▶ What this task involves:
Find how many lines in the data below mention "that". Give the number only.
Given information START
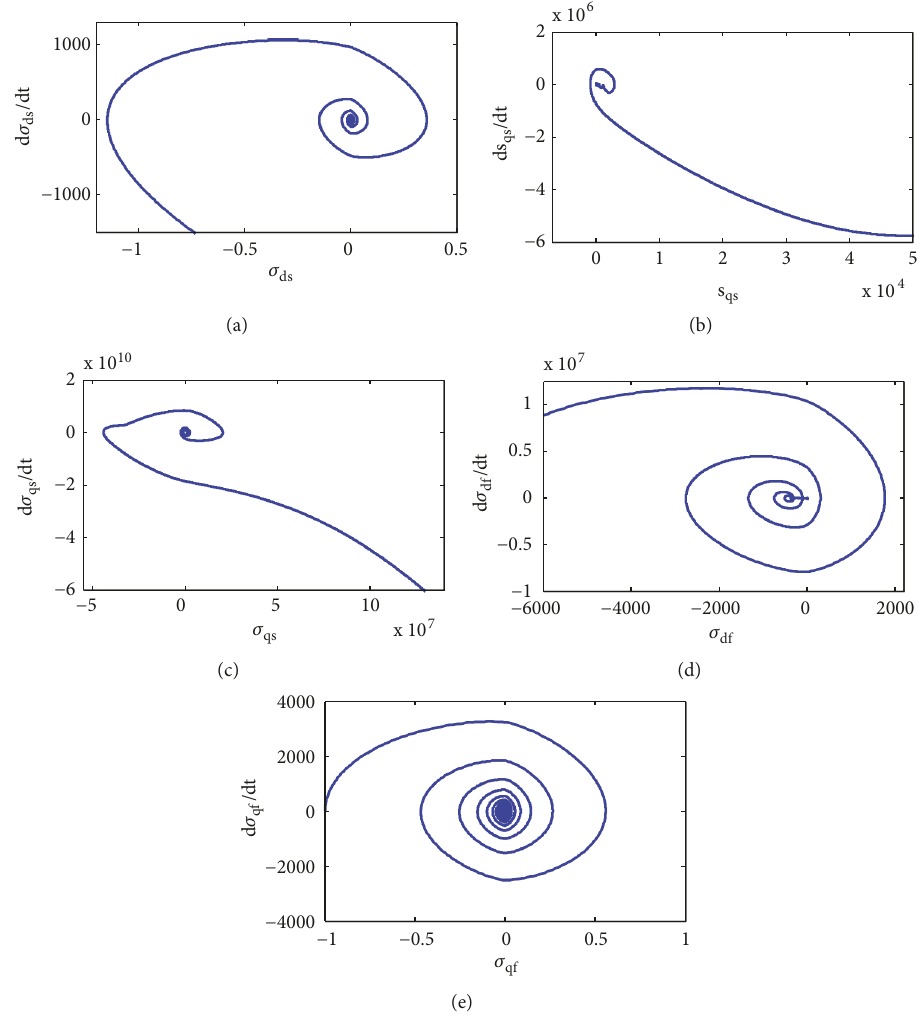
Figure 11: Phase portraits of the sliding variables.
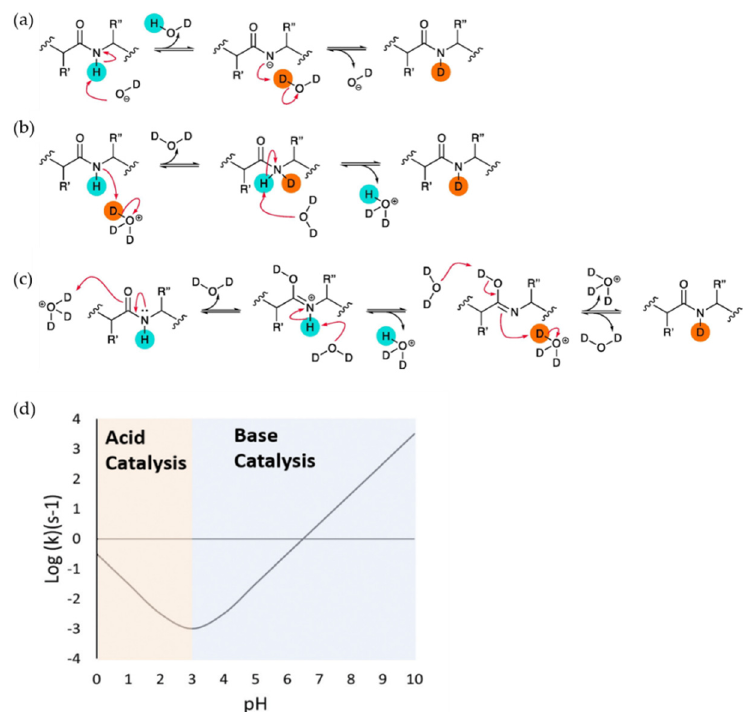
Figure 1. Schematic of acid and base catalysis of peptide group protons in solution during H-D exchange and the dependence of intrinsic rate of exchange (kch) on the pH of solution. ( a ) Base catalysis ( b ) Acid catalysis through the protonation of peptide group N atom. ( c ) Acid catalysis through protonation of peptide group O atom. Reproduced with permission from Journal Methods@ 2018. ( d ) The dependence of intrinsic rate of exchange (kch) of poly-DL-alanine on the pH showing that the minimum exchange is at pH 2.5–3. Acid catalysis is dominant below the pH and base catalysis is dominant above the pH. Reproduced with permission from the journal Analyst (© 2017) .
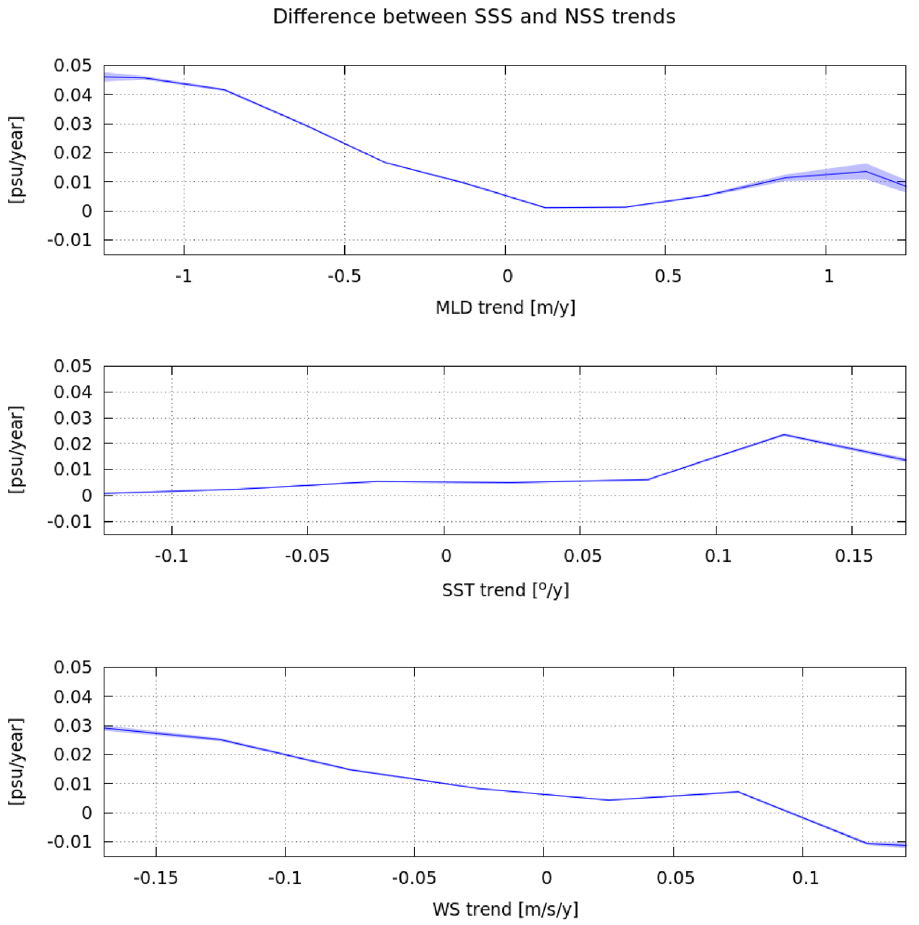
Figure 4. Mean difference between SSS and NSS trends as function of the following trends: mixed layer depth (top panel), sea surface temperature (middle panel), and wind speed (bottom panel). The region considered comprises tropics and middle latitudes (i.e., between 40 regions that may be affected by sea-ice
Given information END
▶ Task response:
2